━━━ Records provided

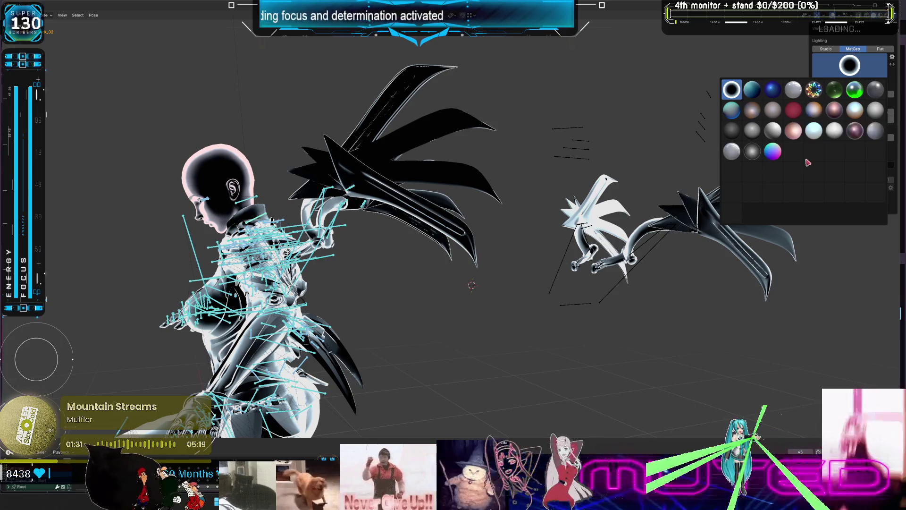
click(855, 131)
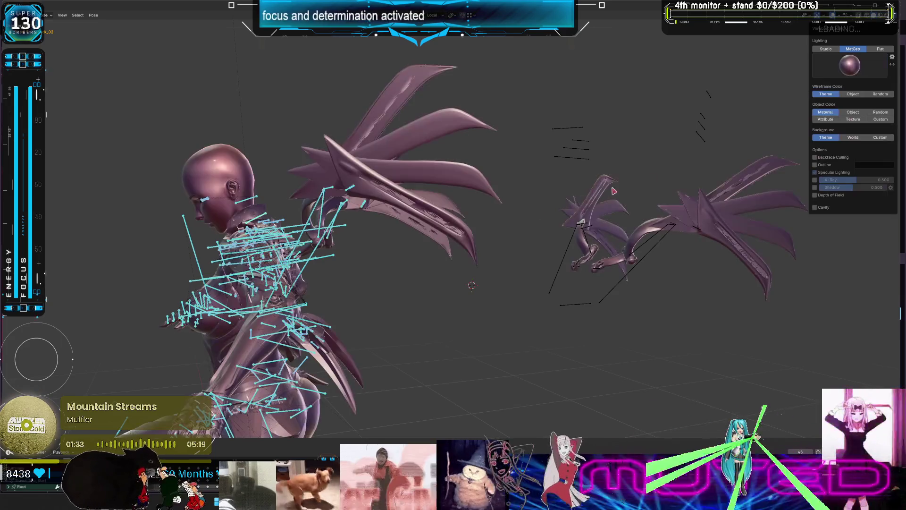
mouse_move(504, 213)
middle_down()
mouse_move(596, 221)
mouse_move(157, 34)
middle_up()
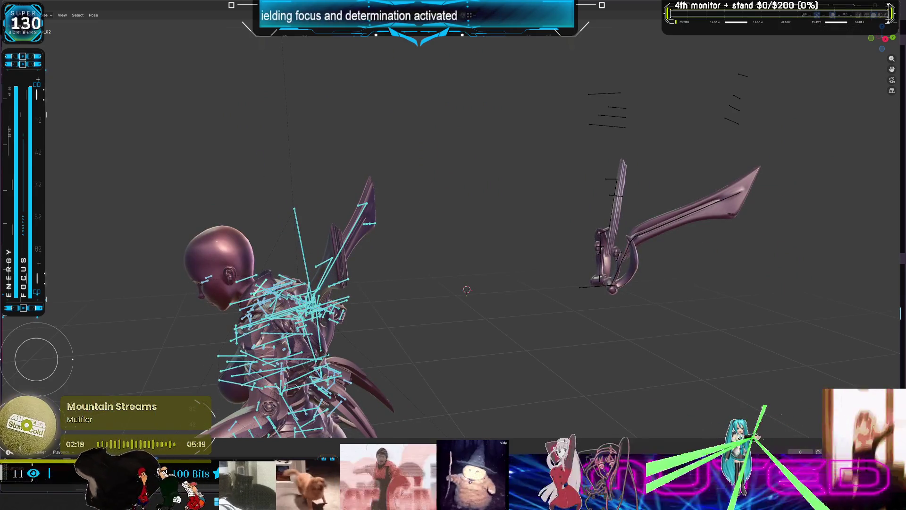
click(616, 127)
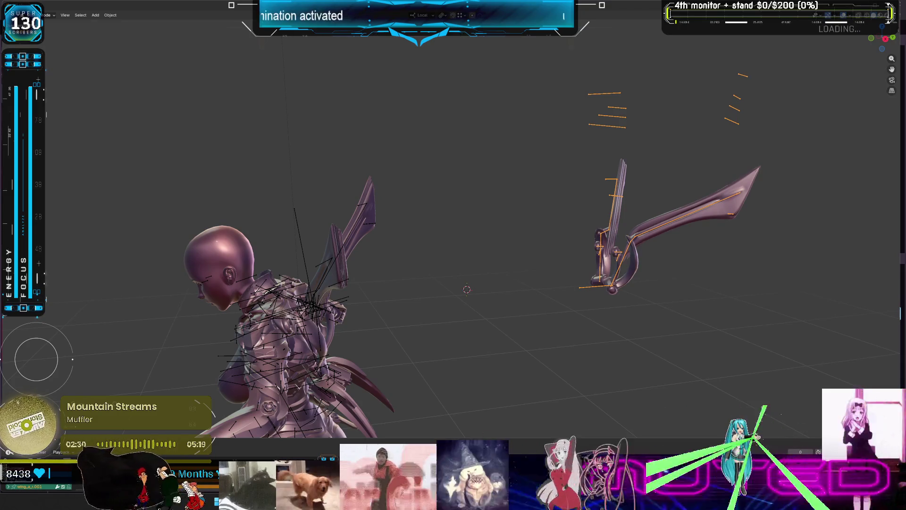
Step: Replay the wing animation, dismissing the stray context menus along the way
key(space)
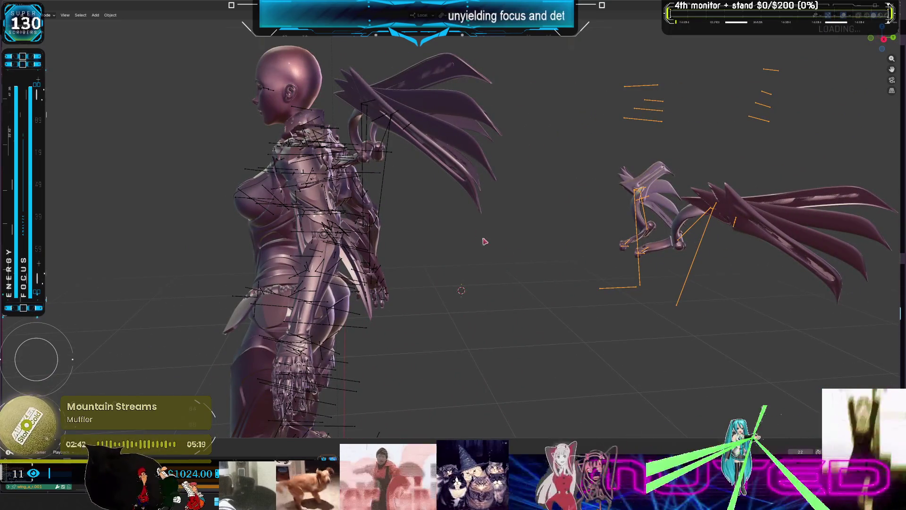
right_click(392, 28)
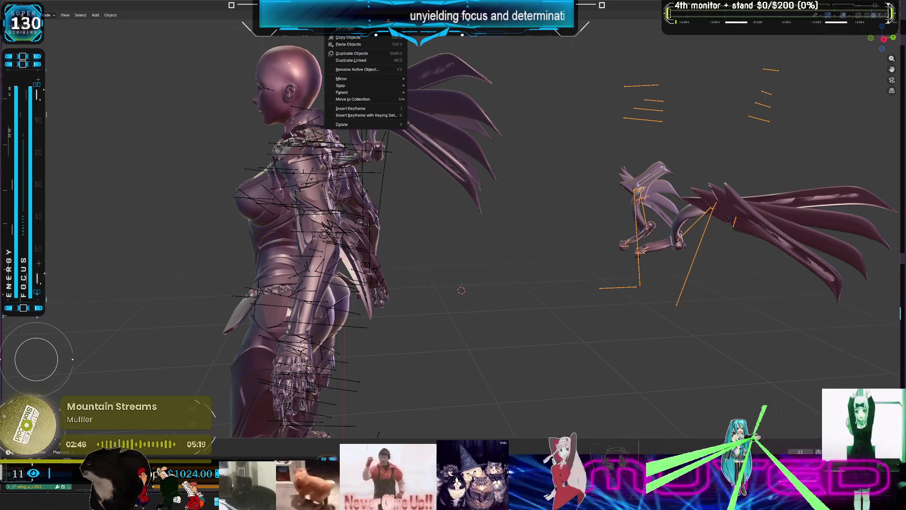
key(Escape)
right_click(456, 35)
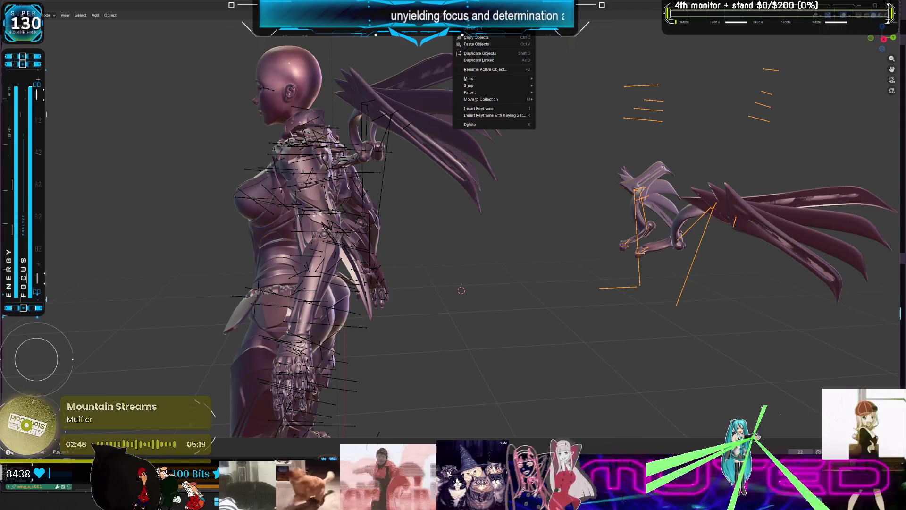
key(Escape)
right_click(556, 10)
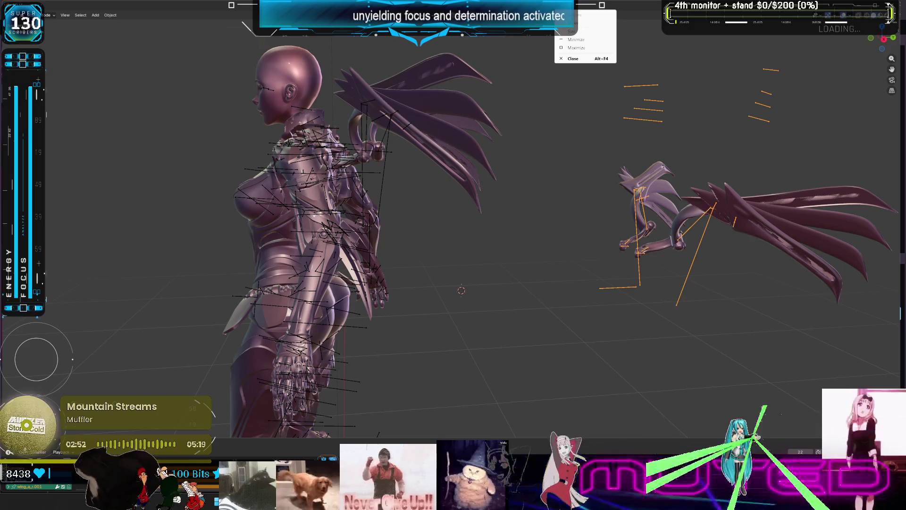
key(Escape)
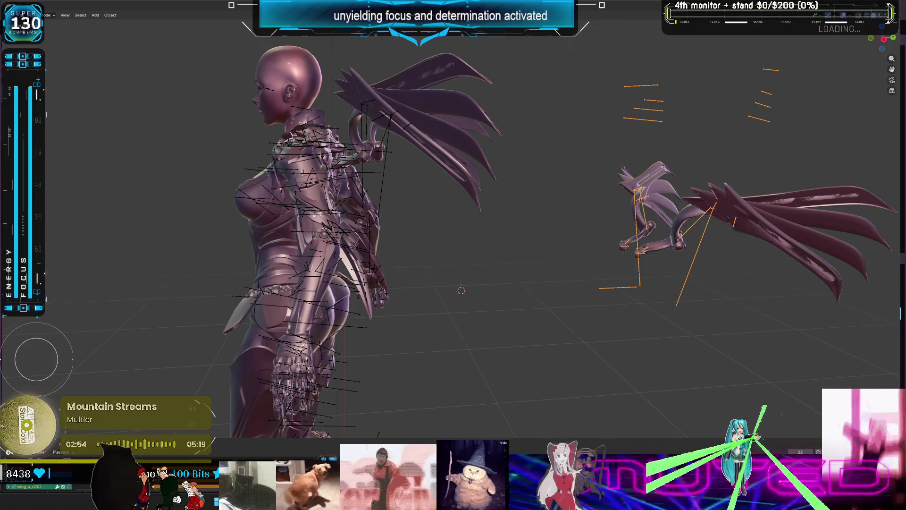
key(space)
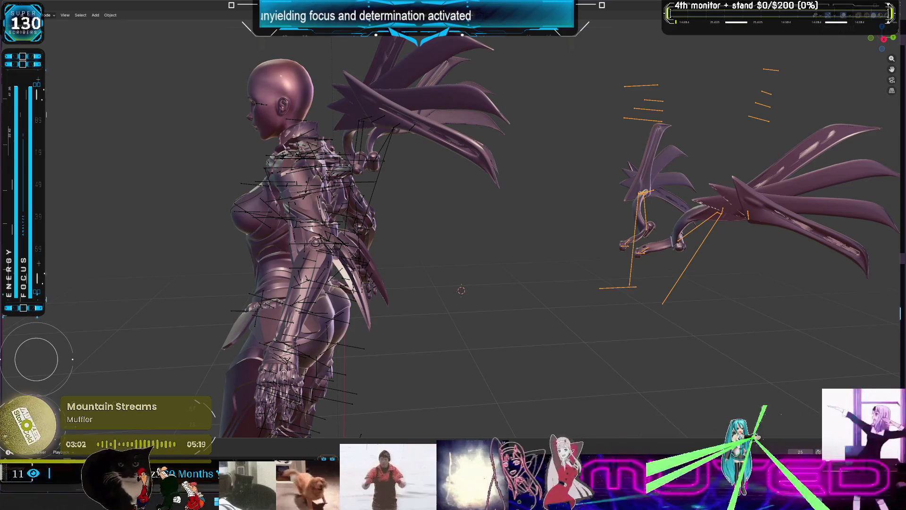
Step: Reselect the standalone wing armature and switch it into Pose Mode with Ctrl+Tab
click(713, 240)
middle_drag(713, 236, 638, 236)
click(641, 250)
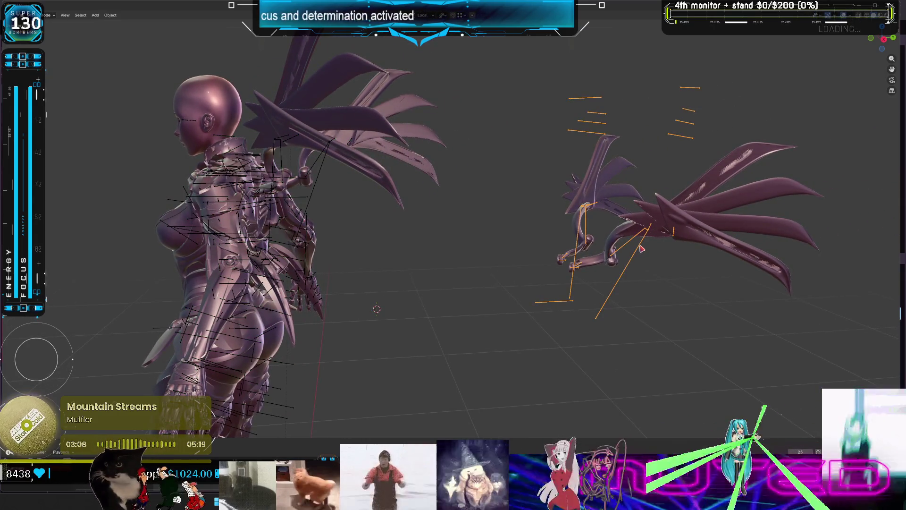
key(ctrl+Tab)
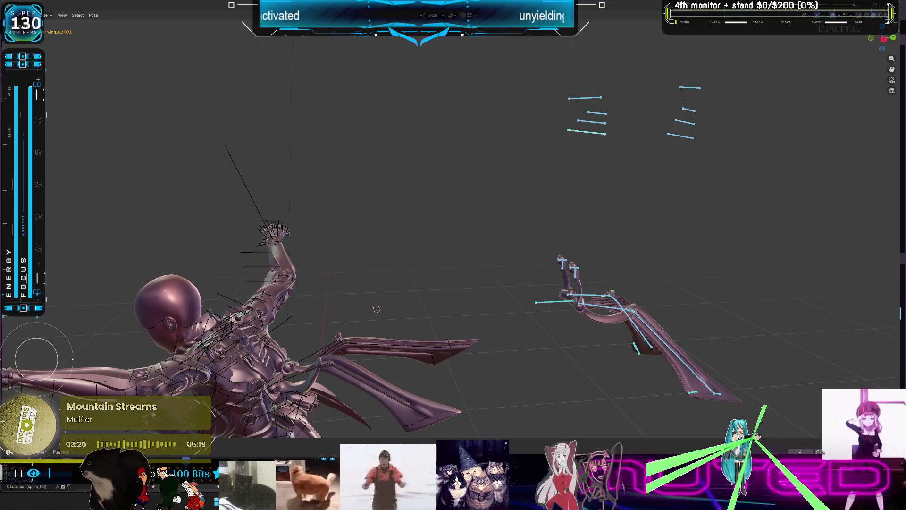
Step: Undo twice, zoom out to a side view, and box-select the wing rig's bones
key(ctrl+z)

━━━━━━

▶ **Problem description**: Output the full material exactly as given, without its pictures.

▶ **Solution for this task**:
click(855, 131)
mouse_move(504, 213)
middle_down()
mouse_move(596, 221)
mouse_move(157, 34)
middle_up()
click(616, 127)
Step: Replay the wing animation, dismissing the stray context menus along the way
key(space)
right_click(392, 28)
key(Escape)
right_click(456, 35)
key(Escape)
right_click(556, 10)
key(Escape)
key(space)
Step: Reselect the standalone wing armature and switch it into Pose Mode with Ctrl+Tab
click(713, 240)
middle_drag(713, 236, 638, 236)
click(641, 250)
key(ctrl+Tab)
Step: Undo twice, zoom out to a side view, and box-select the wing rig's bones
key(ctrl+z)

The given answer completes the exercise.